Er ging zurück in sein Zimmer und stellte sich vor den Spiegel. Einen besseren Einfall hatte er nicht. Gut, Aurel, dachte er, dann komm’ mal her.
Sein Spiegelbild sah ihn erwartungsvoll an. Puh… wahrscheinlich musste er sich stärker konzentrieren, obwohl er gehofft hatte, diese Angelegenheit würde sich ähnlich unkompliziert gestalten wie der plötzliche Jungbrunnen.
Er kniff die Lider zusammen und konzentrierte sich.
Aurel, Aurel, Aurel, Aurel, Aurel, Aurel, Aurel, Aurel, Aurel.
Vorsichtig riskierte er einen Blick auf das Ergebnis. Nichts.
Großartig. Einfach großartig. Vielleicht war er zu blöd dazu. Vielleicht war es auch überhaupt nicht möglich. Vielleicht aber hatte Alexius ihm nur einen Streich gespielt und er besaß in Wirklichkeit nicht mal die Andeutung von Macht über diese Scheinwelt. Enttäuscht und wütend zugleich schlug er mit der flachen Hand gegen die Wand, als er bemerkte, dass sich doch etwas verändert hatte. Er betrachtete es genauer: Ein blasser Schatten, überlagert von seinem eigenen Spiegelbild. Allmählich verschwand er wieder.
Malukhat war nicht bereit, sich diese Chance durch die Lappen gehen zu lassen. Er war sich einfach sicher, dass er durch die Oberfläche hindurch nach dem Schatten greifen konnte, und dass dieser Schatten niemand anders sein konnte als Aurel. Eine andere Schlussfolgerung ließ die Zeitnot nicht zu. Mit den Händen drang er durch das Glas, das Holz und die dahinter liegende Wand als war all das nur Luft. Er spürte Masse zwischen den Fingern und riss daran.
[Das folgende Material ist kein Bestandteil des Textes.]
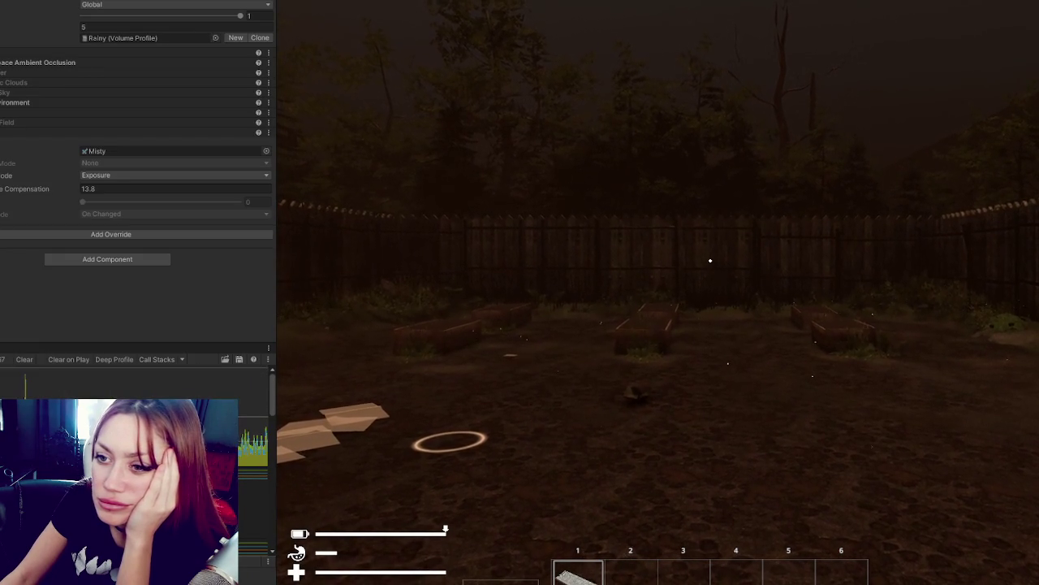
Step: Expand Depth of Field and change the far range start from 1 to 19
left_click(15, 123)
Mit einem gewaltigen Ruck zog er einen Menschen zu sich heran, der mit dem gesamten Unterkörper noch irgendwo anders steckte.
„Aurel, mein Herz, ich habe ganz wunderbare Neuigkeiten für dich“, sagte er grimmig und packte die Schultern des anderen nur noch fester. „Und das sind wirklich richtig tolle Neuigkeiten. Dagegen wird dir die Fluch-Sache vorkommen wie ein Sommerurlaub. Ich weiß jetzt wieder…“ Für einen Moment hielt er inne. Mit Verwunderung in den Augen sah Aurel ihn an, und auf ähnliche Weise musterte der Erzmagier ihn. Die Gestalt unter seinen Händen verlor langsam an Kontur; Malukhat sah bereits den Hintergrund durchschimmern. So ein Mist aber auch. Jetzt musste er sich kurz fassen, dabei hatte er doch einen so ausgeprägten Sinn für Dramatik. „Nur ich kann die Krone zerstören. Leider bin ich gerade am Sterben. Das heißt, mein Körper liegt in einem Sarg irgendwo unter der Erde. Ich ersticke also fröhlich vor mich hin, während meine Seele schon zu einem großen Teil in der Krone steckt. Grab’ mich aus oder wir zwei haben ein Problem. Und, Aurel…“ Malukhats Stimme nahm einen bedrohlichen Unterton an, während der Bretone langsam unter seinen Fingern verschwand. „Schau, was für ein hübscher Kerl ich mal war, das ist Mondzucker für mein Ego. Also beeil dich, bevor ich es mir anders überlege. – Aber eines sei gesagt: Wenn du mir nicht verdammt noch mal das Leben rettest, werde ich dir den Rest deines Lebens von dieser Krone aus zur Hölle machen, darauf kannst du dich verlassen. Und glaube mal, dass selbst Alexius dann sein Haupt vor mir neigt.“
Aurel war verschwunden. Und Malukhat hoffte inbrünstig, die Nachricht hatte ihren Empfänger erreicht.